TASK GOAL
What you return must match the entries exactly, except that the pictures are gone.

DATA RECORDS
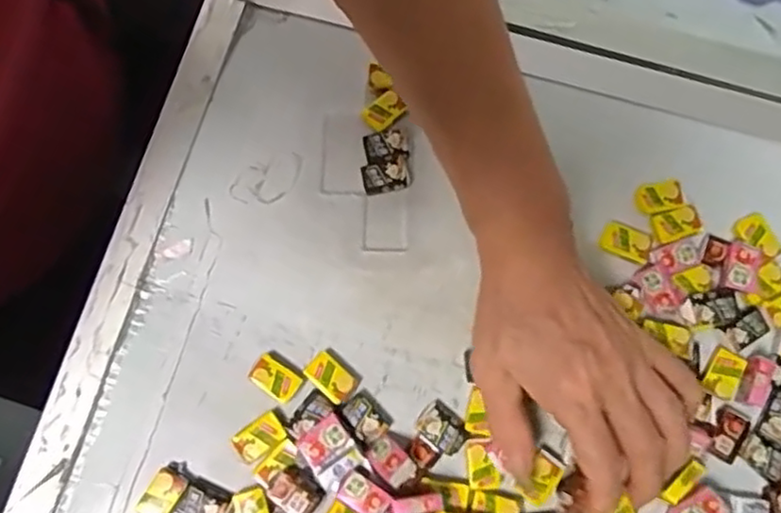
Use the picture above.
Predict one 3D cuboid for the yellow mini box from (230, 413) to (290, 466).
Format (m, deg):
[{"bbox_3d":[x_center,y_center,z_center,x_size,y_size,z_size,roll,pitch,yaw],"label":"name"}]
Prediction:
[{"bbox_3d":[-0.069,0.096,0.353,0.025,0.007,0.018,-36,80,-8],"label":"yellow mini box"}]

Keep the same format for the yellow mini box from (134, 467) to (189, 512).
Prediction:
[{"bbox_3d":[-0.119,0.124,0.346,0.017,0.004,0.027,32,79,7],"label":"yellow mini box"}]

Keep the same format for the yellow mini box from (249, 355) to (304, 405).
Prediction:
[{"bbox_3d":[-0.062,0.066,0.362,0.027,0.008,0.017,34,79,7],"label":"yellow mini box"}]

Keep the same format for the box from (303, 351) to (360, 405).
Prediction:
[{"bbox_3d":[-0.032,0.066,0.363,0.027,0.007,0.018,38,80,8],"label":"box"}]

SOLVED EXERCISE
Use the picture above.
Predict one 3D cuboid for the yellow mini box from (230, 413) to (290, 466).
Format (m, deg):
[{"bbox_3d":[x_center,y_center,z_center,x_size,y_size,z_size,roll,pitch,yaw],"label":"name"}]
Prediction:
[{"bbox_3d":[-0.069,0.096,0.353,0.025,0.007,0.018,-36,80,-8],"label":"yellow mini box"}]

Keep the same format for the yellow mini box from (134, 467) to (189, 512).
Prediction:
[{"bbox_3d":[-0.119,0.124,0.346,0.017,0.004,0.027,32,79,7],"label":"yellow mini box"}]

Keep the same format for the yellow mini box from (249, 355) to (304, 405).
Prediction:
[{"bbox_3d":[-0.062,0.066,0.362,0.027,0.008,0.017,34,79,7],"label":"yellow mini box"}]

Keep the same format for the box from (303, 351) to (360, 405).
Prediction:
[{"bbox_3d":[-0.032,0.066,0.363,0.027,0.007,0.018,38,80,8],"label":"box"}]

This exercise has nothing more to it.